What is usually out of scope?
Not every piece of software in a hiring stack is high-risk. Tools that do not evaluate or sort people tend to sit outside the classification: interview scheduling, calendar coordination, payroll, or a plain applicant database that stores records without scoring them. A grammar checker that tidies a job advert is not evaluating candidates. The line is whether the AI assesses people or merely supports logistics around the process.
Be careful with "it is just an ATS" reasoning, though. Many applicant tracking systems now embed ranking, match scores or AI summaries. The presence of any scoring or ranking feature pulls that feature into scope even if the surrounding product feels administrative. Inventory by function, not by product name.
How do I tell quickly if my tool is in scope?
Three questions usually settle it. Does the tool produce an output, such as a score, rank, match or filter, about a candidate? Does that output influence who a human looks at or progresses? Is the role being hired for, or the output being used, connected to the EU or the UK in a way that brings the Act or domestic law into play? If the first two are yes, treat the system as high-risk for planning purposes and ask your vendor for the evidence a high-risk system requires.

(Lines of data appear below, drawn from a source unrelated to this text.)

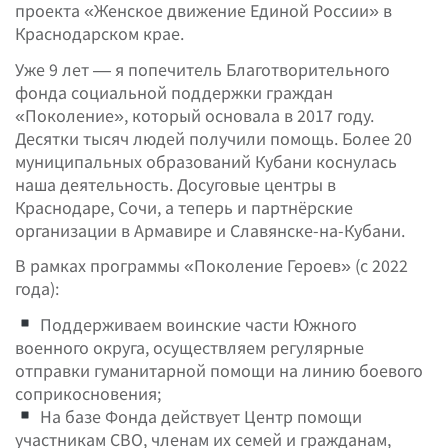
проекта «Женское движение Единой России» в
Краснодарском крае.
Уже 9 лет — я попечитель Благотворительного
фонда социальной поддержки граждан
«Поколение», который основала в 2017 году.
Десятки тысяч людей получили помощь. Более 20
муниципальных образований Кубани коснулась
наша деятельность. Досуговые центры в
Краснодаре, Сочи, а теперь и партнёрские
организации в Армавире и Славянске-на-Кубани.
В рамках программы «Поколение Героев» (с 2022
года):
Поддерживаем воинские части Южного
военного округа, осуществляем регулярные
отправки гуманитарной помощи на линию боевого
соприкосновения;
На базе Фонда действует Центр помощи
участникам СВО, членам их семей и гражданам,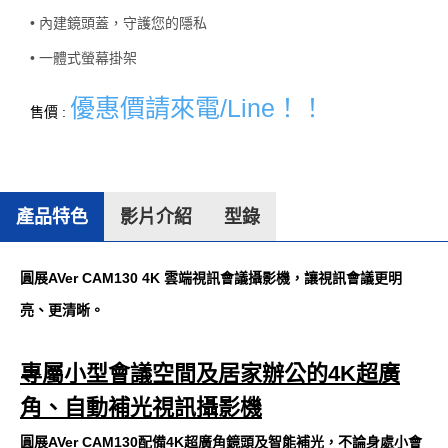
• 內建鏡頭蓋，守護您的隱私
• 一體式螢幕掛架
優惠價請來電/Line！！
售價 :
產品特色
影片介紹
型錄
圓展AVer CAM130 4K 雲端視訊會議攝影機，讓視訊會議更明
亮、更清晰。
專屬小型會議空間及居家辦公的4K超廣
角、自動補光視訊攝影機
圓展AVer CAM130配備4K超廣角鏡頭及智能補光，不論身處小會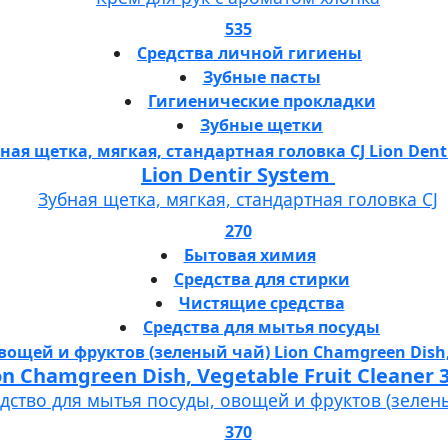
535
Средства личной гигиены
Зубные пасты
Гигиенические прокладки
Зубные щетки
Lion Dentir System
Зубная щетка, мягкая, стандартная головка СJ
270
Бытовая химия
Средства для стирки
Чистящие средства
Средства для мытья посуды
Lion Chamgreen Dish, Vegetable Fruit 
дство для мытья посуды, овощей и фруктов (зелен
370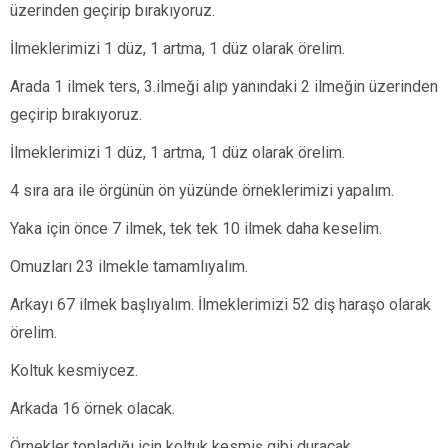
üzerinden geçirip bırakıyoruz.
İlmeklerimizi 1 düz, 1 artma, 1 düz olarak örelim.
Arada 1 ilmek ters, 3.ilmeği alıp yanındaki 2 ilmeğin üzerinden
geçirip bırakıyoruz.
İlmeklerimizi 1 düz, 1 artma, 1 düz olarak örelim.
4 sıra ara ile örgünün ön yüzünde örneklerimizi yapalım.
Yaka için önce 7 ilmek, tek tek 10 ilmek daha keselim.
Omuzları 23 ilmekle tamamlıyalım.
Arkayı 67 ilmek başlıyalım. İlmeklerimizi 52 diş haraşo olarak
örelim.
Koltuk kesmiycez.
Arkada 16 örnek olacak.
Örnekler topladığı için koltuk kesmiş gibi duracak.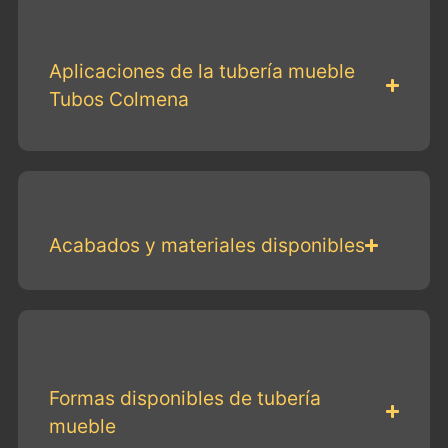
Aplicaciones de la tubería mueble
Tubos Colmena
Acabados y materiales disponibles
Formas disponibles de tubería
mueble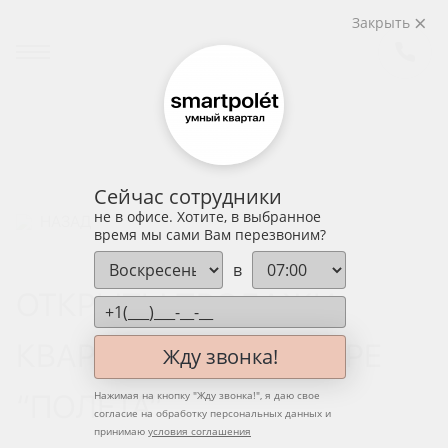
Закрыть
Сейчас сотрудники
не в офисе. Хотите, в выбранное
НАЗАД
время мы сами Вам перезвоним?
в
ОТКРЫТЫ ПРОДАЖИ
КВАРТИР В 11 КЛАСТЕРЕ
Жду звонка!
“ПОЛЕТА”
Нажимая на кнопку "
Жду звонка!
", я даю свое
согласие на обработку персональных данных и
принимаю
условия соглашения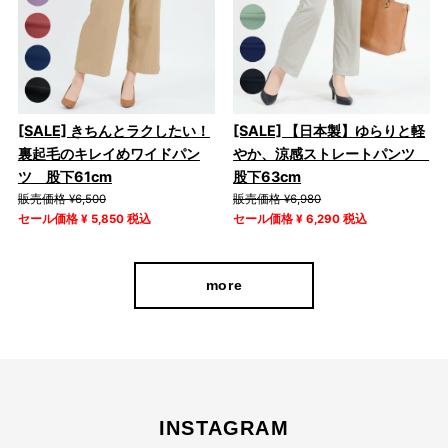
[SALE] きちんとラクしたい！
[SALE] 【日本製】ゆらりと軽
裏起毛のキレイめワイドパン
やか、涼感ストレートパンツ
ツ 股下61cm
股下63cm
販売価格 ¥6,500
販売価格 ¥6,980
セール価格 ¥ 5,850 税込
セール価格 ¥ 6,290 税込
more
INSTAGRAM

It is also worth remembering that UK-only hiring is not a free pass. The Equality Act 2010 applies to every stage of recruitment, automated or not, and an AI tool that produces worse outcomes for a protected group creates exposure under UK law today, before any EU enforcement question arises. [Source: Equality Act 2010, gov.uk, accessed 2026-06-18.]
What this means for your next step
If you have concluded that one or more of your hiring tools is high-risk, the obligations do not all fall on you. Responsibility splits between the provider that builds the system and the deployer that uses it, and that split decides what you must produce versus what you must demand from your vendor.
Part of: EU AI Act and recruitment.
For the duty split, read provider vs deployer obligations for hiring AI. For the assessment you may need to run, see a fundamental rights impact assessment template for recruitment.
The employers who find the enforcement date uneventful are the ones who classified their tools early and built the evidence as they hired, rather than assembling it in a panic when someone asks.